Hong Kong's Victoria Square on June 4, 2019, left, and June 4, 2021, right.
Hong Kong’s Victoria Square on June 4, 2019, left, and June 4, 2021, right.

  • Hong Kong police have stamped out vigils to mark the anniversary of the Tiananmen Square crackdown.
  • Photos show how Victoria Park, where demonstrators have gathered for years, has been closed down.
  • A new national security law is suppressing the pro-democracy movement in Hong Kong.
  • See more stories on Insider’s business page.

Hong Kong blocked demonstrators from entering a park on Friday where thousands of people annually gather to commemorate China’s 1989 Tiananmen crackdown.

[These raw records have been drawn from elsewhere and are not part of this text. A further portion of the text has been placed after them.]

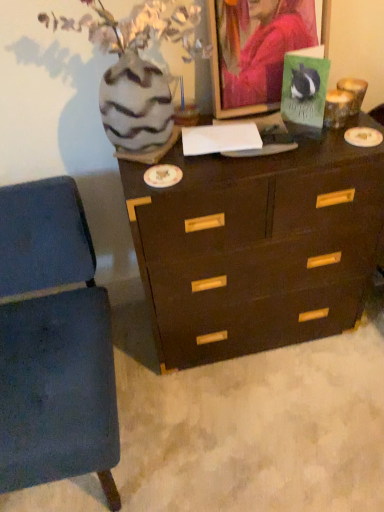
Question: Could green matte postcard at upper right be considered to be inside speckled ceramic vase at upper left?

Choices:
 (A) yes
 (B) no

Answer: (B)

Question: From a real-world perspective, is speckled ceramic vase at upper left on green matte postcard at upper right?

Choices:
 (A) yes
 (B) no

Answer: (A)

Question: Are speckled ceramic vase at upper left and green matte postcard at upper right beside each other?

Choices:
 (A) no
 (B) yes

Answer: (A)

Question: Is speckled ceramic vase at upper left turned away from green matte postcard at upper right?

Choices:
 (A) yes
 (B) no

Answer: (B)

Question: Is speckled ceramic vase at upper left taller than green matte postcard at upper right?

Choices:
 (A) yes
 (B) no

Answer: (A)

Question: Would you say speckled ceramic vase at upper left is to the left or to the right of blue fabric chair at lower left in the picture?

Choices:
 (A) left
 (B) right

Answer: (B)

Question: In terms of size, does speckled ceramic vase at upper left appear bigger or smaller than blue fabric chair at lower left?

Choices:
 (A) small
 (B) big

Answer: (A)

Question: From their relative heights in the image, would you say speckled ceramic vase at upper left is taller or shorter than blue fabric chair at lower left?

Choices:
 (A) short
 (B) tall

Answer: (A)

Question: In the image, is speckled ceramic vase at upper left positioned in front of or behind blue fabric chair at lower left?

Choices:
 (A) front
 (B) behind

Answer: (B)

Question: From the image's perspective, is matte green card at upper center located above or below dark wood chest of drawers at center?

Choices:
 (A) above
 (B) below

Answer: (A)

Question: From a real-world perspective, is matte green card at upper center above or below dark wood chest of drawers at center?

Choices:
 (A) above
 (B) below

Answer: (A)

Question: From their relative heights in the image, would you say matte green card at upper center is taller or shorter than dark wood chest of drawers at center?

Choices:
 (A) tall
 (B) short

Answer: (B)

Question: Looking at the image, does matte green card at upper center seem bigger or smaller compared to dark wood chest of drawers at center?

Choices:
 (A) small
 (B) big

Answer: (A)

Question: Considering the positions of point (233, 68) and point (4, 387), is point (233, 68) closer or farther from the camera than point (4, 387)?

Choices:
 (A) closer
 (B) farther

Answer: (B)

Question: From the image's perspective, is matte green card at upper center located above or below blue fabric chair at lower left?

Choices:
 (A) above
 (B) below

Answer: (A)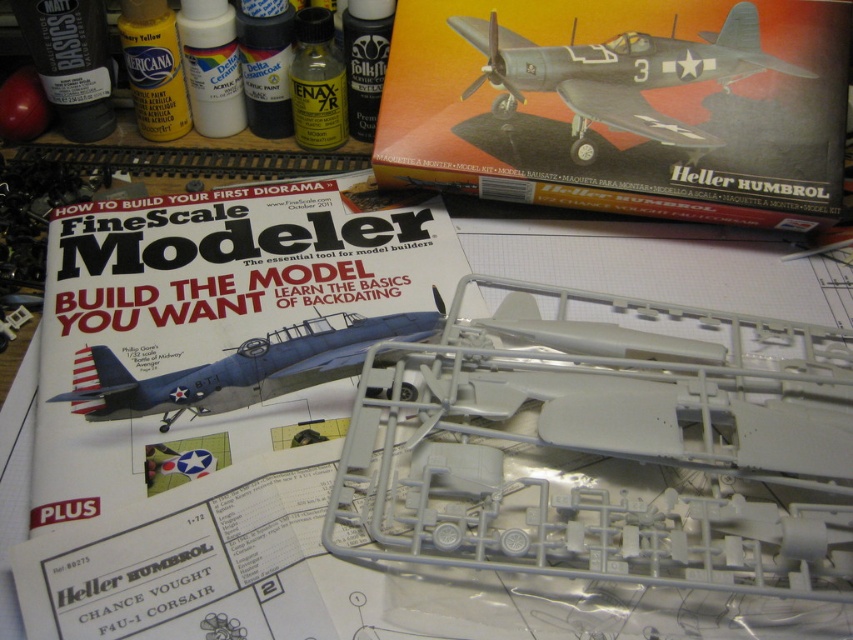
Can you confirm if matte gray airplane at upper center is thinner than blue matte airplane at center?

Incorrect, matte gray airplane at upper center's width is not less than blue matte airplane at center's.

Is point (521, 83) farther from camera compared to point (225, 397)?

Yes, it is behind point (225, 397).

Does point (556, 88) come farther from viewer compared to point (260, 348)?

Yes, it is.

The height and width of the screenshot is (640, 853). I want to click on matte gray airplane at upper center, so click(x=619, y=76).

Can you confirm if white plastic airplane at center is positioned below blue matte airplane at center?

Yes.

Is point (482, 428) positioned behind point (305, 387)?

That is False.

Who is more forward, (759, 372) or (318, 317)?

Point (759, 372) is more forward.

Where is `white plastic airplane at center`? This screenshot has height=640, width=853. white plastic airplane at center is located at coordinates (606, 449).

What do you see at coordinates (606, 449) in the screenshot?
I see `white plastic airplane at center` at bounding box center [606, 449].

This screenshot has height=640, width=853. I want to click on white plastic airplane at center, so click(606, 449).

The width and height of the screenshot is (853, 640). Find the location of `white plastic airplane at center`. white plastic airplane at center is located at coordinates (606, 449).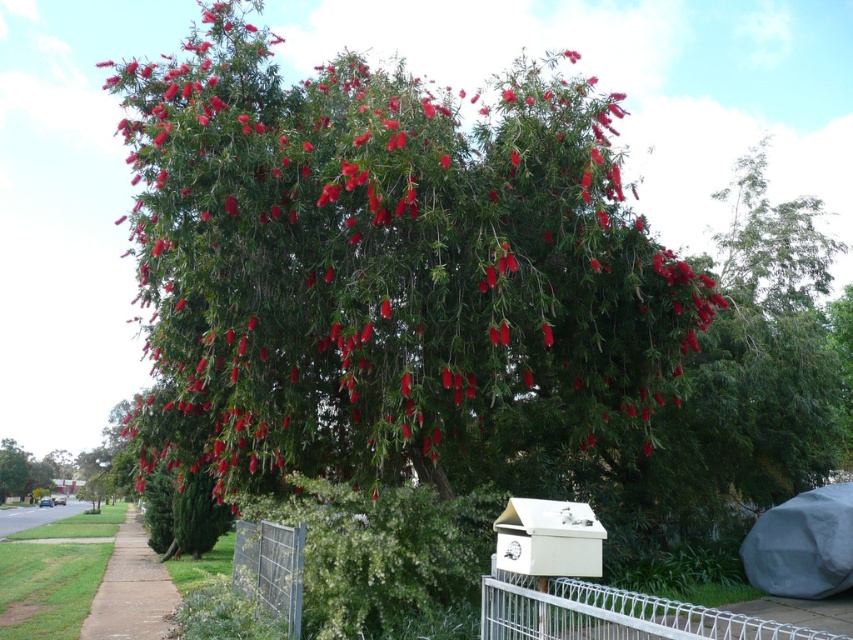
Can you confirm if white wire mesh at lower center is positioned below metallic silver fence at lower center?

Yes.

Which is more to the right, white wire mesh at lower center or metallic silver fence at lower center?

From the viewer's perspective, white wire mesh at lower center appears more on the right side.

Does point (515, 621) come closer to viewer compared to point (238, 561)?

Yes, it is in front of point (238, 561).

This screenshot has height=640, width=853. I want to click on white wire mesh at lower center, so click(610, 612).

Describe the element at coordinates (610, 612) in the screenshot. I see `white wire mesh at lower center` at that location.

Is point (648, 602) farther from camera compared to point (112, 621)?

No, (648, 602) is in front of (112, 621).

Who is more forward, (672, 636) or (149, 600)?

Point (672, 636) is more forward.

Identify the location of white wire mesh at lower center. (610, 612).

Does point (108, 620) come behind point (73, 499)?

No, it is not.

Does brown concrete sidewalk at lower left appear on the left side of brown asphalt at lower left?

No, brown concrete sidewalk at lower left is not to the left of brown asphalt at lower left.

Which is behind, point (86, 618) or point (26, 518)?

The point (26, 518) is more distant.

Where is `brown concrete sidewalk at lower left`? Image resolution: width=853 pixels, height=640 pixels. brown concrete sidewalk at lower left is located at coordinates (131, 589).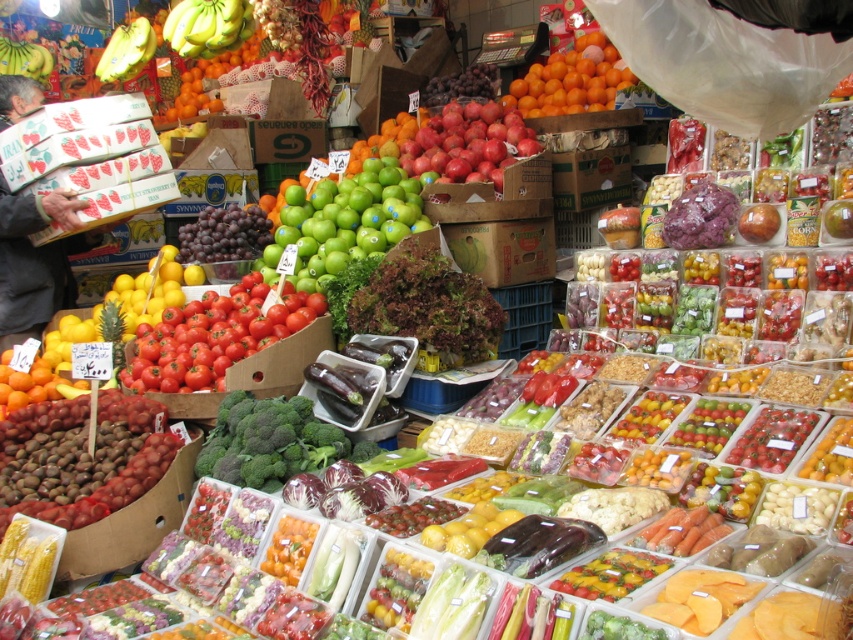
Question: Based on their relative distances, which object is nearer to the dark red leafy greens at center?

Choices:
 (A) red matte tomatoes at center
 (B) matte cardboard boxes at left
 (C) green matte apples at center
 (D) shiny red apples at center

Answer: (C)

Question: Where is red matte tomatoes at center located in relation to orange matte at upper center in the image?

Choices:
 (A) left
 (B) right

Answer: (A)

Question: Can you confirm if shiny red apples at center is positioned to the right of orange matte at upper center?

Choices:
 (A) yes
 (B) no

Answer: (B)

Question: Estimate the real-world distances between objects in this image. Which object is farther from the matte cardboard boxes at left?

Choices:
 (A) red matte tomatoes at center
 (B) shiny red apples at center
 (C) green matte apples at center
 (D) orange matte at upper center

Answer: (D)

Question: Does matte cardboard boxes at left lie in front of shiny red apples at center?

Choices:
 (A) yes
 (B) no

Answer: (B)

Question: Which point appears closest to the camera in this image?

Choices:
 (A) (410, 250)
 (B) (247, 365)
 (C) (418, 134)

Answer: (B)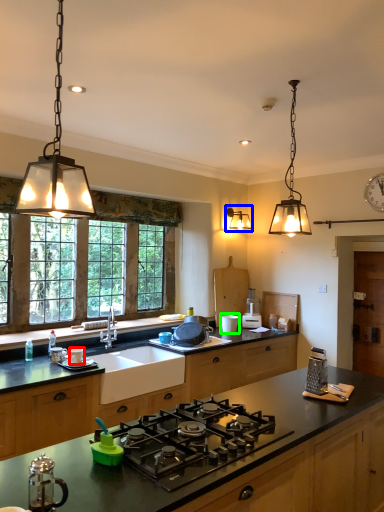
Question: Which object is the farthest from appliance (highlighted by a red box)? Choose among these: light fixture (highlighted by a blue box) or appliance (highlighted by a green box).

Choices:
 (A) light fixture
 (B) appliance

Answer: (A)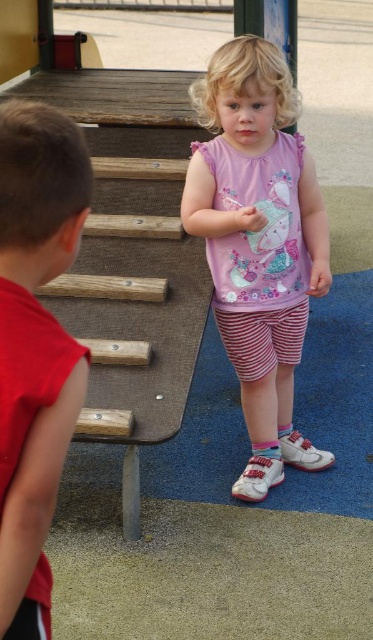
Does pink fabric shirt at center have a larger size compared to red fabric sleeveless shirt at left?

Correct, pink fabric shirt at center is larger in size than red fabric sleeveless shirt at left.

Does pink fabric shirt at center have a greater width compared to red fabric sleeveless shirt at left?

Correct, the width of pink fabric shirt at center exceeds that of red fabric sleeveless shirt at left.

Where is `pink fabric shirt at center`? pink fabric shirt at center is located at coordinates (258, 244).

You are a GUI agent. You are given a task and a screenshot of the screen. Output one action in this format:
    pyautogui.click(x=<x>, y=<y>)
    Task: Click on the pink fabric shirt at center
    
    Given the screenshot: What is the action you would take?
    pyautogui.click(x=258, y=244)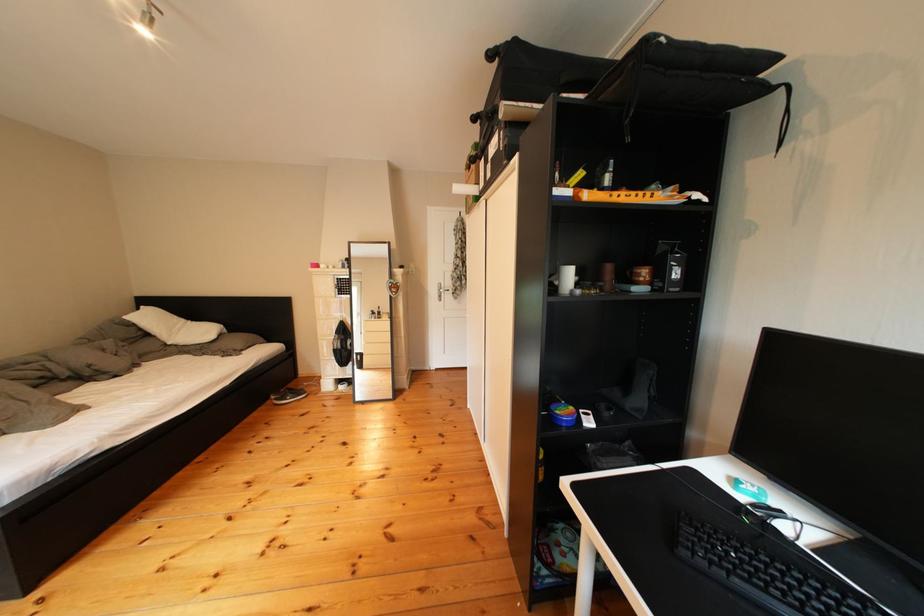
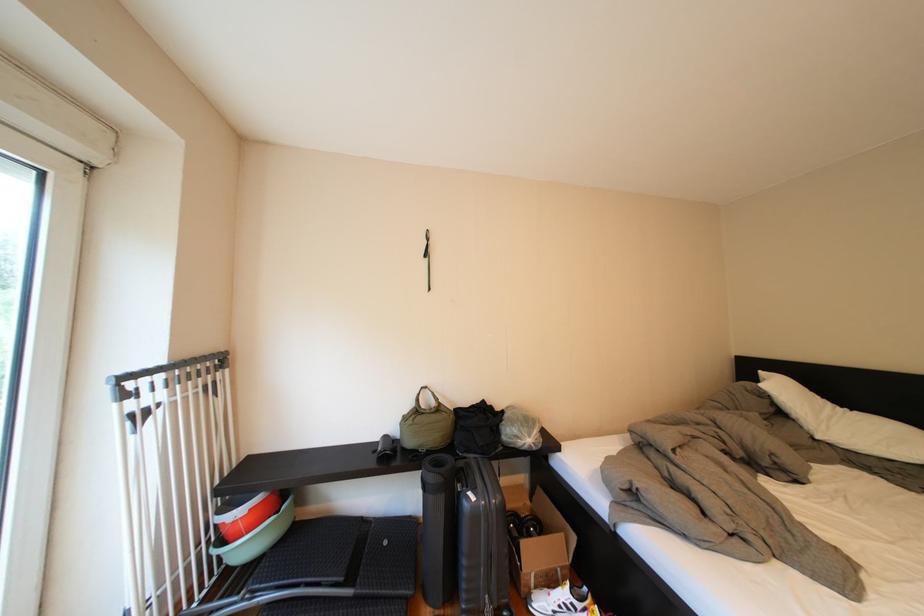
Find the pixel in the second image that matches pixel 161 339 in the first image.

(795, 419)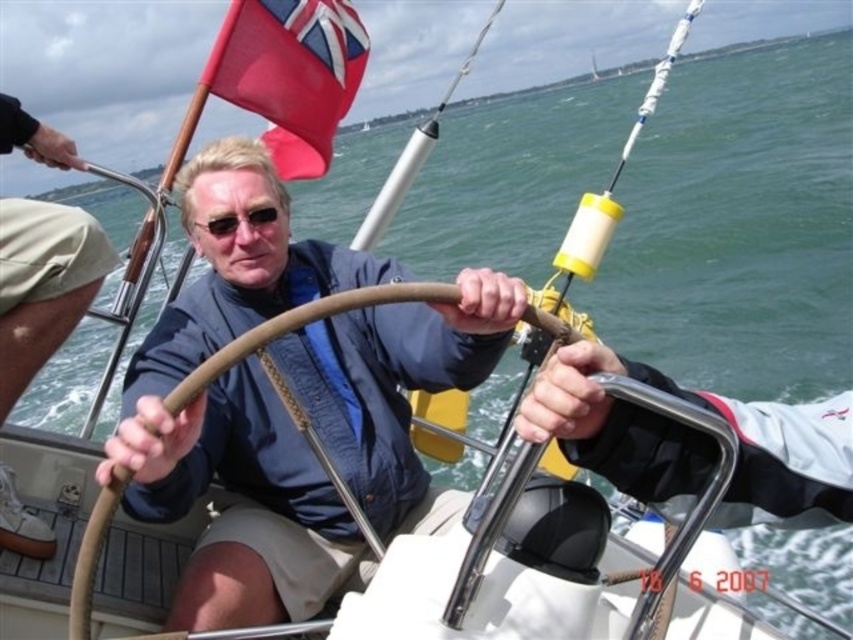
Is khaki shorts at center shorter than red fabric flag at upper left?

No.

Identify the location of khaki shorts at center. This screenshot has width=853, height=640. (44, 284).

Identify the location of khaki shorts at center. [44, 284].

In the scene shown: Can you confirm if blue fabric jacket at center is thinner than red fabric flag at upper left?

Indeed, blue fabric jacket at center has a lesser width compared to red fabric flag at upper left.

Can you confirm if blue fabric jacket at center is smaller than red fabric flag at upper left?

Yes.

Where is `blue fabric jacket at center`? The image size is (853, 640). blue fabric jacket at center is located at coordinates (238, 412).

Find the location of a particular element. The height and width of the screenshot is (640, 853). blue fabric jacket at center is located at coordinates (238, 412).

Does blue fabric jacket at center have a greater height compared to khaki shorts at center?

Incorrect, blue fabric jacket at center's height is not larger of khaki shorts at center's.

Is blue fabric jacket at center thinner than khaki shorts at center?

Correct, blue fabric jacket at center's width is less than khaki shorts at center's.

Is point (107, 456) in front of point (27, 284)?

Yes.

At what (x,y) coordinates should I click in order to perform the action: click on blue fabric jacket at center. Please return your answer as a coordinate pair (x, y). Image resolution: width=853 pixels, height=640 pixels. Looking at the image, I should click on (238, 412).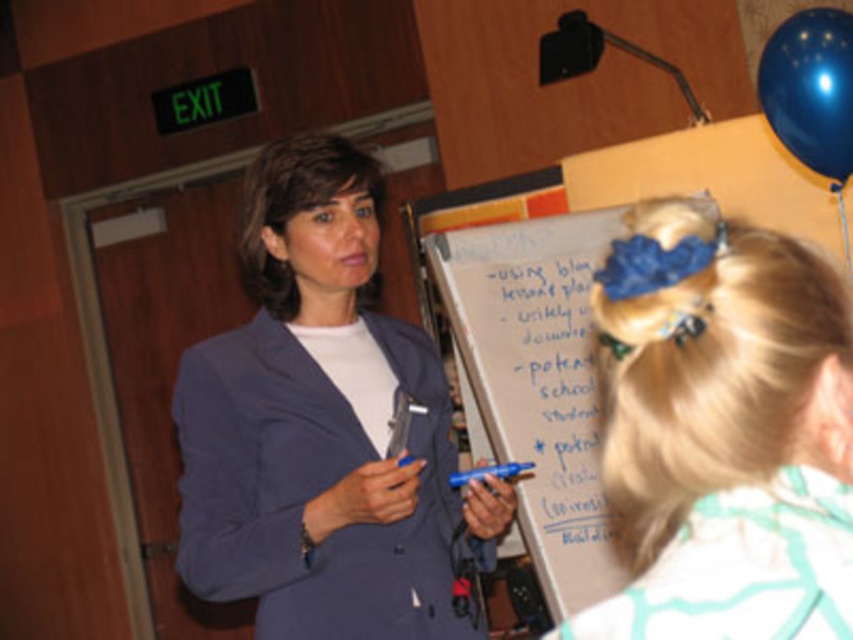
Can you confirm if whiteboard at center is taller than blue rubber balloon at upper right?

Yes, whiteboard at center is taller than blue rubber balloon at upper right.

Who is positioned more to the left, whiteboard at center or blue rubber balloon at upper right?

Positioned to the left is whiteboard at center.

Between point (556, 579) and point (775, 129), which one is positioned in front?

Positioned in front is point (775, 129).

The image size is (853, 640). I want to click on whiteboard at center, so click(537, 381).

Between matte blue blazer at center and whiteboard at center, which one is positioned higher?

matte blue blazer at center

Does matte blue blazer at center appear on the right side of whiteboard at center?

No, matte blue blazer at center is not to the right of whiteboard at center.

Identify the location of matte blue blazer at center. (322, 428).

Can you confirm if white matte hair at upper center is positioned above whiteboard at center?

Yes, white matte hair at upper center is above whiteboard at center.

Does white matte hair at upper center appear on the right side of whiteboard at center?

Incorrect, white matte hair at upper center is not on the right side of whiteboard at center.

Between point (776, 461) and point (548, 356), which one is positioned in front?

Point (776, 461) is in front.

Where is `white matte hair at upper center`? Image resolution: width=853 pixels, height=640 pixels. white matte hair at upper center is located at coordinates (722, 432).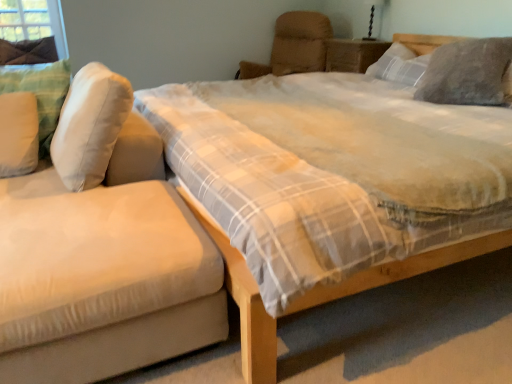
Question: Is suede-like beige studio couch at left positioned with its back to wooden nightstand at upper center?

Choices:
 (A) yes
 (B) no

Answer: (A)

Question: From the image's perspective, is suede-like beige studio couch at left on top of wooden nightstand at upper center?

Choices:
 (A) no
 (B) yes

Answer: (A)

Question: From a real-world perspective, is suede-like beige studio couch at left beneath wooden nightstand at upper center?

Choices:
 (A) no
 (B) yes

Answer: (B)

Question: Does suede-like beige studio couch at left turn towards wooden nightstand at upper center?

Choices:
 (A) yes
 (B) no

Answer: (B)

Question: Is suede-like beige studio couch at left outside of wooden nightstand at upper center?

Choices:
 (A) yes
 (B) no

Answer: (A)

Question: From a real-world perspective, is black glass table lamp at upper right above or below beige fabric armchair at upper center?

Choices:
 (A) below
 (B) above

Answer: (B)

Question: From the image's perspective, is black glass table lamp at upper right positioned above or below beige fabric armchair at upper center?

Choices:
 (A) above
 (B) below

Answer: (A)

Question: Would you say black glass table lamp at upper right is to the left or to the right of beige fabric armchair at upper center in the picture?

Choices:
 (A) left
 (B) right

Answer: (B)

Question: Considering their positions, is black glass table lamp at upper right located in front of or behind beige fabric armchair at upper center?

Choices:
 (A) behind
 (B) front

Answer: (A)

Question: From a real-world perspective, is white soft pillow at left, positioned as the first pillow in left-to-right order, positioned above or below white fabric pillow at left, the third pillow from the right?

Choices:
 (A) below
 (B) above

Answer: (A)

Question: In terms of height, does white soft pillow at left, positioned as the first pillow in left-to-right order, look taller or shorter compared to white fabric pillow at left, the third pillow from the right?

Choices:
 (A) tall
 (B) short

Answer: (A)

Question: Is point (37, 77) positioned closer to the camera than point (74, 130)?

Choices:
 (A) farther
 (B) closer

Answer: (A)

Question: From the image's perspective, is white soft pillow at left, which is counted as the 4th pillow, starting from the right, positioned above or below white fabric pillow at left, the second pillow from the left?

Choices:
 (A) below
 (B) above

Answer: (B)

Question: In the image, is black glass table lamp at upper right on the left side or the right side of gray fuzzy pillow at upper right, the 4th pillow from the left?

Choices:
 (A) left
 (B) right

Answer: (A)

Question: In terms of width, does black glass table lamp at upper right look wider or thinner when compared to gray fuzzy pillow at upper right, the 1th pillow positioned from the right?

Choices:
 (A) wide
 (B) thin

Answer: (B)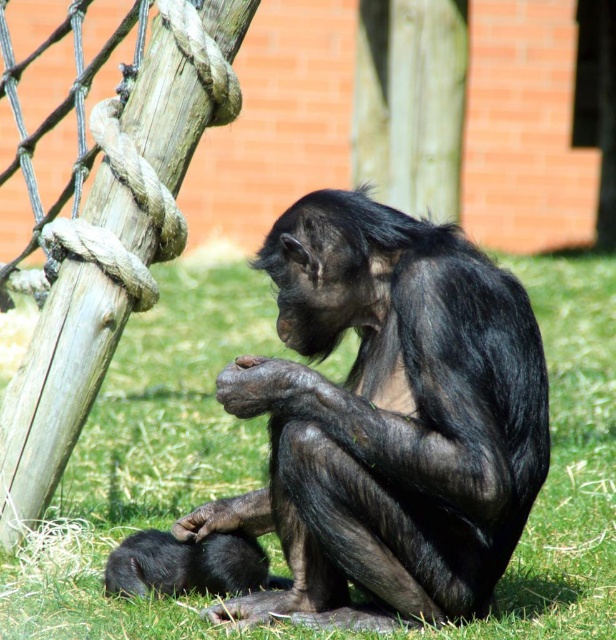
Which is more to the left, shiny black monkey at center or shiny black monkey at lower left?

shiny black monkey at lower left

How distant is shiny black monkey at center from shiny black monkey at lower left?

shiny black monkey at center and shiny black monkey at lower left are 55.45 centimeters apart from each other.

What are the coordinates of `shiny black monkey at center` in the screenshot? It's located at (387, 417).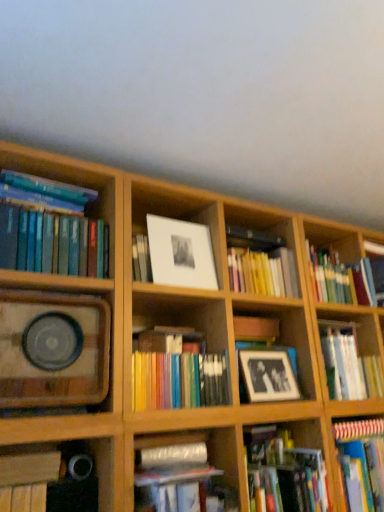
Question: Can you confirm if black matte book at lower left, the 3th book positioned from the left, is thinner than yellow matte book at center, which is counted as the 3th book, starting from the right?

Choices:
 (A) no
 (B) yes

Answer: (B)

Question: Is black matte book at lower left, which is counted as the sixth book, starting from the right, smaller than yellow matte book at center, which is counted as the 6th book, starting from the left?

Choices:
 (A) no
 (B) yes

Answer: (B)

Question: Considering the relative sizes of black matte book at lower left, which is counted as the sixth book, starting from the right, and yellow matte book at center, which is counted as the 3th book, starting from the right, in the image provided, is black matte book at lower left, which is counted as the sixth book, starting from the right, bigger than yellow matte book at center, which is counted as the 3th book, starting from the right,?

Choices:
 (A) no
 (B) yes

Answer: (A)

Question: From the image's perspective, is black matte book at lower left, the 3th book positioned from the left, over yellow matte book at center, which is counted as the 3th book, starting from the right?

Choices:
 (A) yes
 (B) no

Answer: (B)

Question: From a real-world perspective, is black matte book at lower left, which is counted as the sixth book, starting from the right, physically below yellow matte book at center, which is counted as the 6th book, starting from the left?

Choices:
 (A) yes
 (B) no

Answer: (A)

Question: From the image's perspective, is yellow matte book at center, which is counted as the 6th book, starting from the left, above or below metallic silver tape at lower center, the fourth book positioned from the right?

Choices:
 (A) above
 (B) below

Answer: (A)

Question: Considering the positions of yellow matte book at center, which is counted as the 6th book, starting from the left, and metallic silver tape at lower center, the fourth book positioned from the right, in the image, is yellow matte book at center, which is counted as the 6th book, starting from the left, bigger or smaller than metallic silver tape at lower center, the fourth book positioned from the right,?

The gathering in Victoria Park has been held annually since 1990 to remember the 1989 crackdown in Beijing’s Tiananmen Square, where pro-democracy protesters were killed by Chinese troops.

Last year’s demonstration was canceled due to the COVID-19 pandemic, but photos show a stark difference between Friday’s empty park and 2019’s vigil.

This year’s vigil was the first to be held since Beijing enacted a contentious national security law for Hong Kong that has been used to censor pro-democracy activity. Hong Kong police have arrested pro-democracy activists and are targeting peaceful protests, according to The New York Times.